Resources: Chime, Hoberman Sphere, CD player and CD (Lifescapes: Calming Sea), Ready, Set, R.E.L.A.X. (pg. 67)

Lesson Plan:


  • Children enter the classroom and seat themselves silently on a yoga mat.
  • Chime – The student who has the chime at his/her yoga mat will ring the chime once everyone is seated and there is stillness in the space. Students will raise their thumb when they can hear the silence.
  • Belly Breathing – The student who has the Hoberman Sphere (breathing ball) at his/her spot will select another student to count the breaths. Both will come to the front to lead us. We will complete 1-5 breaths (determined by student leader).
  • Following the breaths we will sit silently and listen to the stillness around us for one minute. (Students choose eyes open or closed)
  • A compliment from a classmate is given to each student leader.


  • Roots – As you stand with your feet hip-width apart (two fists distance) and toes pointing forward (parallel like railroad tracks) imagine you are a strong and mature pine tree. As you press your feet into the ground you can feel your roots firmly planted in the earth beneath you. As your roots settle deeply into the cool soil below they connect with the roots of the other strong trees that stand in front of, beside and behind you. Now imagine a gentle breeze coming from behind you. With your feet firmly planted on the ground you begin to sway back and forth. As the breeze continues to blow you have control of your body. Try making the swaying movement smaller and smaller. Maybe your movement is so small that although you can feel the movement no one else can see it. Find stillness as you balance on the center of your feet. With deeply planted roots and the support of those around you your body stands securely in this space. Let’s try that again, however, this time the breeze is coming from beside you. Slowly rock from side to side as you feel the weight shifting from one foot to the other (keeping both feet firmly connected to the ground). Slowly return to center. Let’s begin making a big circle to the right. Do you notice how the muscles in your feet are working to keep you upright? Feel how the weight shifts to the edges of your foot as it maintains contact with the ground beneath you. Make the circle smaller and smaller coming back to center and finding stillness with your body. (Repeat circle exercise going to the left).
  • Mountain – As the breeze calms and we find stillness within we are going to transition into mountain. Activate your feet by pressing into the ground while lifting your head, heart and belly toward the sky. With your shoulders back and down, hands at your side you stand strong and proud like a powerful mountain. You are tall and majestic and can see the beautiful forest of trees that surround and support you.
  • Mat 20 (Mountain to Tree pose) – maintain focus on stillness throughout poses – particularly Bent Knee Lunge and Plank.
  • Tree Pose – Activate your body while pressing your standing leg into the ground. Your roots are deeply connected to the earth below. As you press your palms together at heart center you find balance.
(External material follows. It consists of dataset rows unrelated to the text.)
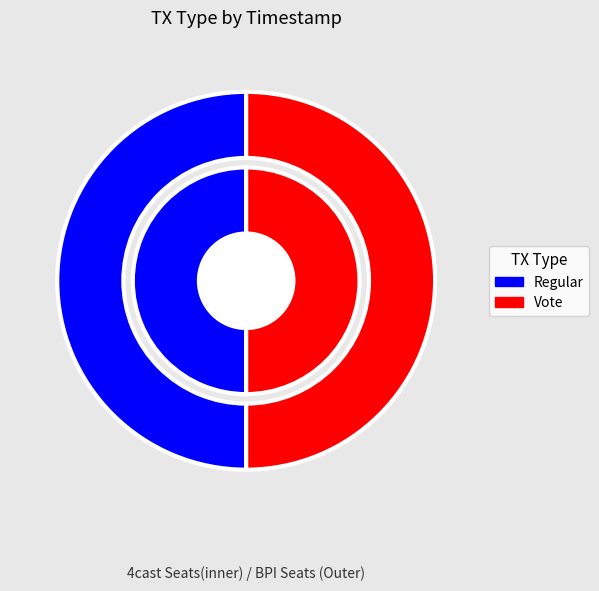

To the nearest percent, what is the average slice percentage?

50%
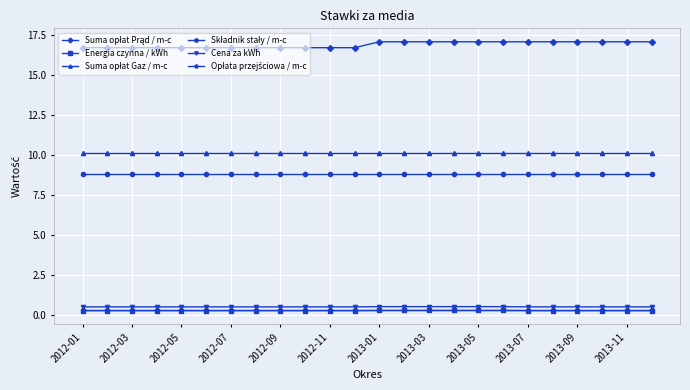

How many data points does each series have?

24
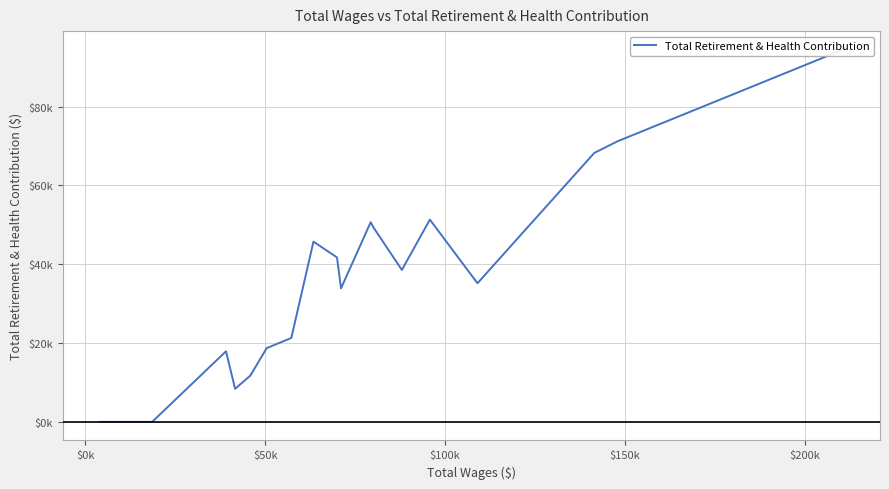

True or false: the data shows 16101 at 13.

False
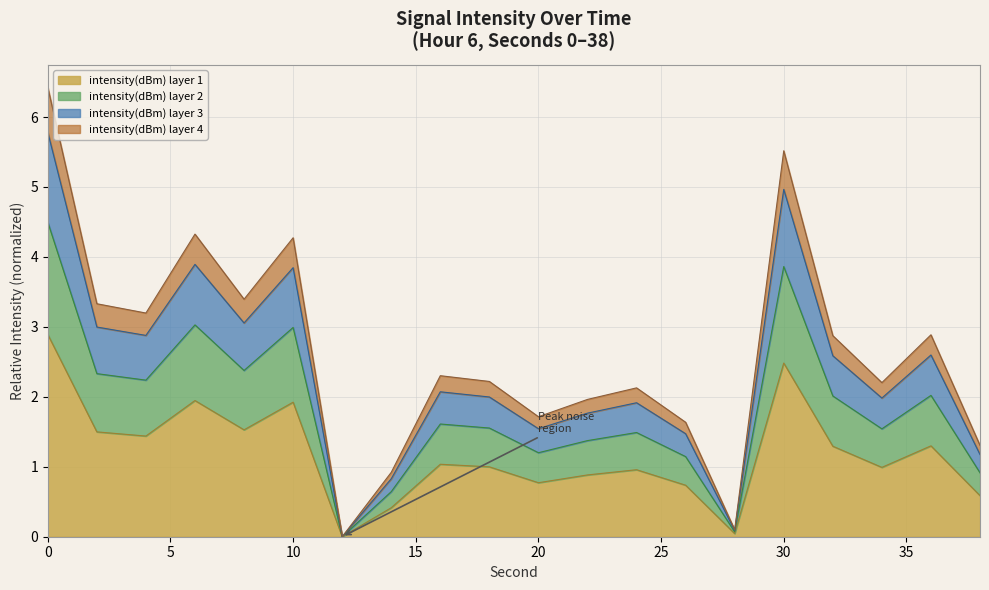

The chart shows a value of 0.7 at 2. True or false?

False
Notice the stillness in your body.
  • Dancing Trees – Imagine a gentle breeze blowing through your strong branches. Take your right arm back and the left arm forward, then switching, taking the left arm back and right forward. As your branches gently sway back and forth you notice how it feels to move your body in this way (contrast to stillness).

(Turn on Lifescapes: Calming Sea CD)

  • Invite students to lie on their back and find stillness with their body.
  • Relaxation Script – Wash Away Tension (Ready, Set, R.E.L.A.X.)
  • Invite students to come to a seated position on their mat as I count backwards from five to zero.
  • Sharing – Ask students to share a favorite place to relax. Discuss what elements are in each space that help them relax and find stillness.